- What you need to do
Go through the data below line by line. Give only the number of lines that contain "roll".

^^^^^^^^^^^^^^^^

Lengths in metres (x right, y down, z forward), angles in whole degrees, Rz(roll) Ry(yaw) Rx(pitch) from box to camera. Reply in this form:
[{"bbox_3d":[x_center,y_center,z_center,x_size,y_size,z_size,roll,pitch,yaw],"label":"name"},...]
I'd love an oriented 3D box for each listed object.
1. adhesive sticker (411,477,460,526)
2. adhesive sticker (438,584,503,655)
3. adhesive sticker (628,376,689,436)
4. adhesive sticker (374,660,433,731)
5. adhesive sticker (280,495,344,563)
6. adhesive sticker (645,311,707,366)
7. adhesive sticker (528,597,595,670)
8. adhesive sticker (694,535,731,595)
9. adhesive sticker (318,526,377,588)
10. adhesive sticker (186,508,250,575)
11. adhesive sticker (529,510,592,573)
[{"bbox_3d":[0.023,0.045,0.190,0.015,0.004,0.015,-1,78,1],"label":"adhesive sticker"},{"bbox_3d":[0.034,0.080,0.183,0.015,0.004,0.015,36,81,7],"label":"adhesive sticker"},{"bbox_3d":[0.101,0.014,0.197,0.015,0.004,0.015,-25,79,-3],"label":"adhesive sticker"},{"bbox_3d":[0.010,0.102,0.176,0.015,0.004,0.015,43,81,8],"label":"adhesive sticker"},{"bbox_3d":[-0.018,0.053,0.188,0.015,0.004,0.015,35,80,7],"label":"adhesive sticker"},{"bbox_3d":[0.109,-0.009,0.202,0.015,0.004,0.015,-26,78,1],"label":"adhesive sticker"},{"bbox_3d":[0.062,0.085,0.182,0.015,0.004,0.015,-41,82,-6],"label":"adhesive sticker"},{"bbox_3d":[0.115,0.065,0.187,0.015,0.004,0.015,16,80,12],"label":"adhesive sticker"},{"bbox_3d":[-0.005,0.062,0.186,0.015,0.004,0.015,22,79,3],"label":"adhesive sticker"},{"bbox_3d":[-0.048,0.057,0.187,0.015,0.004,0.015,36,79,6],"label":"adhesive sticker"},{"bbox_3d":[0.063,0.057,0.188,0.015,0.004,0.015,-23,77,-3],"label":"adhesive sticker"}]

^^^^^^^^^^^^^^^^

- Response below
2